Die Stütze des sieben mal sieben Meter messenden Hauses ist leicht aus der Mitte versetzt, während die vier Haupträume – Hiroma (Wohnzimmer), Wohnküche, Bad und Schlafzimmer (ein Tatami-Raum mit fünfzehn halbgroßen Matten) – im Windradmuster angeordnet sind. Der höhere und flache Tatami-Raum kann vom Wohnzimmer durch fünf Fusuma-Schiebetüren mit Drucken des Künstlers Setsu Asakura abgetrennt werden. Die Deckenbalken erinnern von innen an die Streben der Ölpapierschirme. Die Stütze trägt jedoch nicht das Dach, sondern die kreuzförmigen Träger in ihrem Schnittpunkt. Insofern ist der Begriff Umbrella House irreführend. Die sichtbare Dachkonstruktion überspannt einen vier Meter hohen Raum. Über eine Leiter gelangt man in den halbhohen Stauraum über dem Tatami-Raum.

Shinoharas Haus verband moderne Strenge mit traditionellen japanischen Bauformen, um eine puristische, poetische Struktur von bescheidenem Maßstab, aber großem gestalterischen Ehrgeiz zu schaffen. Es war das kleinste Haus, das der Architekt entworfen hat. Für Shinohara ging es nicht um die bloße Herstellung von Wohnraum als gesellschaftliches Ziel, sondern die Schaffung von Räumen, die Menschen ansprechen. „Ohne den Status als Kunstwerk hat ein Haus keine Daseinsberechtigung“, sagte er.

Das Umbrella House war eines der letzten Beispiele von Shinoharas bahnbrechenden Wohnhäusern in Japan.
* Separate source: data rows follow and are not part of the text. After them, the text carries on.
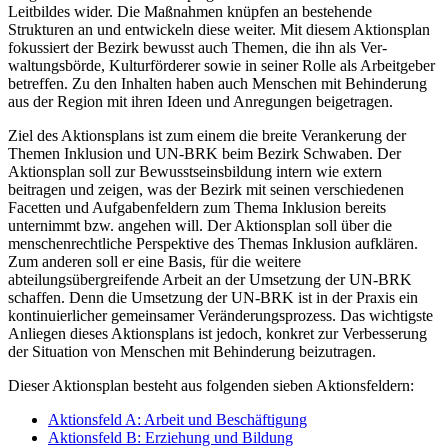
Leitbildes wider. Die Maßnahmen knüpfen an bestehende
Strukturen an und entwickeln diese weiter. Mit diesem Aktionsplan
fokussiert der Bezirk bewusst auch Themen, die ihn als Ver­
waltungsbörde, Kulturförderer sowie in seiner Rolle als Arbeitgeber
betreffen. Zu den Inhalten haben auch Menschen mit Behinderung
aus der Region mit ihren Ideen und Anregungen beigetragen.
Ziel des Aktionsplans ist zum einem die breite Verankerung der
Themen Inklusion und UN-BRK beim Bezirk Schwaben. Der
Aktionsplan soll zur Bewusstseinsbildung intern wie extern
beitragen und zeigen, was der Bezirk mit seinen verschiedenen
Facetten und Aufgabenfeldern zum Thema Inklusion bereits
unternimmt bzw. angehen will. Der Aktionsplan soll über die
menschenrecht­liche Perspektive des Themas Inklusion aufklären.
Zum anderen soll er eine Basis, für die weitere
abteilungsübergreifende Arbeit an der Umsetzung der UN-BRK
schaffen. Denn die Umsetzung der UN-BRK ist in der Praxis ein
kontinuierlicher gemeinsamer Veränderungsprozess. Das wichtigste
Anliegen dieses Aktionsplans ist jedoch, konkret zur Verbesserung
der Situation von Menschen mit Behinderung beizutragen.
Dieser Aktionsplan besteht aus folgenden sieben Aktionsfeldern:
Aktionsfeld A: Arbeit und Beschäftigung
Aktionsfeld B: Erziehung und Bildung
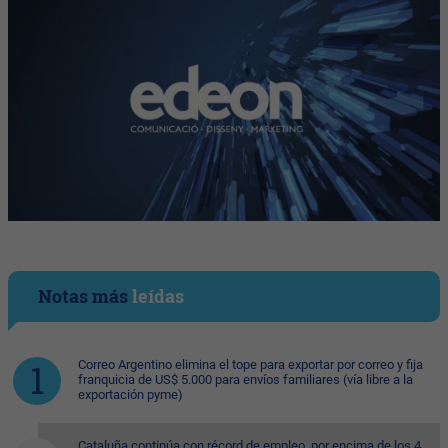
Notas más
leídas
Correo Argentino elimina el tope para exportar por correo y fija
franquicia de US$ 5.000 para envíos familiares (vía libre a la
exportación pyme)
Cataluña continúa con récord de empleo, por encima de los 4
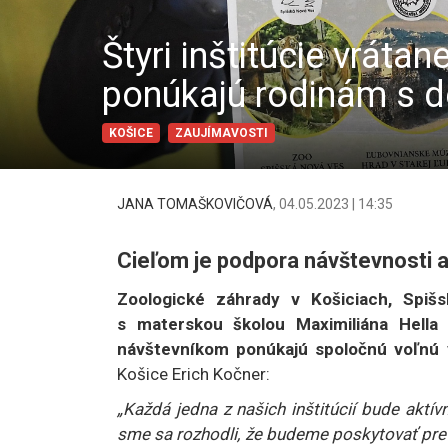
Štyri inštitúcie vrá
ponúkajú rodinám s 
KOŠICE
ZAUJÍMAVOSTI
JANA TOMAŠKOVIČOVÁ
,
04.05.2023 | 14:35
Cieľom je podpora návštevnosti a
Zoologické záhrady v Košiciach, Spiš
s materskou školou Maximiliána Hella 
návštevníkom ponúkajú spoločnú voľnú
Košice Erich Kočner:
„Každá jedna z našich inštitúcií bude aktí
sme sa rozhodli, že budeme poskytovať pre n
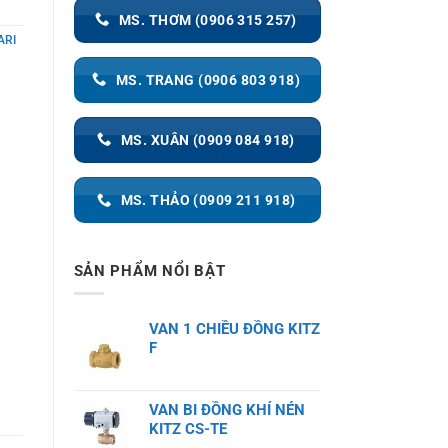
MS. THƠM (0906 315 257)
ARI
MS. TRANG (0906 803 918)
MS. XUÂN (0909 084 918)
MS. THẢO (0909 211 918)
SẢN PHẨM NỔI BẬT
VAN 1 CHIỀU ĐỒNG KITZ
F
VAN BI ĐỒNG KHÍ NÉN
KITZ CS-TE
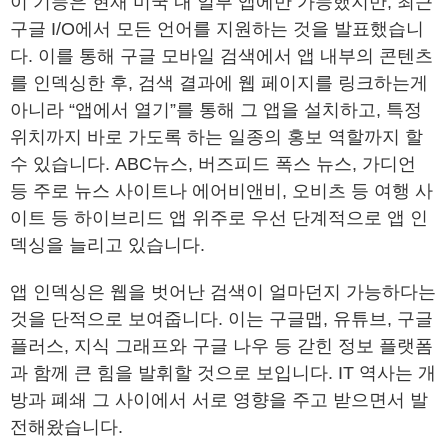
이 기능은 현재 미국 내 일부 앱에만 가능했지만, 최근
구글 I/O에서 모든 언어를 지원하는 것을 발표했습니
다. 이를 통해 구글 모바일 검색에서 앱 내부의 콘텐츠
를 인덱싱한 후, 검색 결과에 웹 페이지를 링크하는게
아니라 “앱에서 열기”를 통해 그 앱을 설치하고, 특정
위치까지 바로 가도록 하는 일종의 홍보 역할까지 할
수 있습니다. ABC뉴스, 버즈피드 폭스 뉴스, 가디언
등 주로 뉴스 사이트나 에어비앤비, 오비츠 등 여행 사
이트 등 하이브리드 앱 위주로 우선 단계적으로 앱 인
덱싱을 늘리고 있습니다.
앱 인덱싱은 웹을 벗어난 검색이 얼마던지 가능하다는
것을 단적으로 보여줍니다. 이는 구글맵, 유튜브, 구글
플러스, 지식 그래프와 구글 나우 등 갇힌 정보 플랫폼
과 함께 큰 힘을 발휘할 것으로 보입니다. IT 역사는 개
방과 폐쇄 그 사이에서 서로 영향을 주고 받으면서 발
전해왔습니다.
Die Möbel wurden von Shinohara gemeinsam mit Katsuhiko Shiraishi entworfen.Das dank Rolf Fehlbaum wiedergeborene Umbrella House wird Shinohara endlich die verdiente Aufmerksamkeit im Westen zuteilwerden lassen. Die Themen Holzbau und Tiny House, aber auch die Verbindung von Tradition und Moderne und die Nichtdeterminierung von Räumen sind sechzig Jahre nach der Fertigstellung des Hauses noch oder wieder hoch relevant, in der deutschen Provinz ebenso wie in den großen Städten der Welt.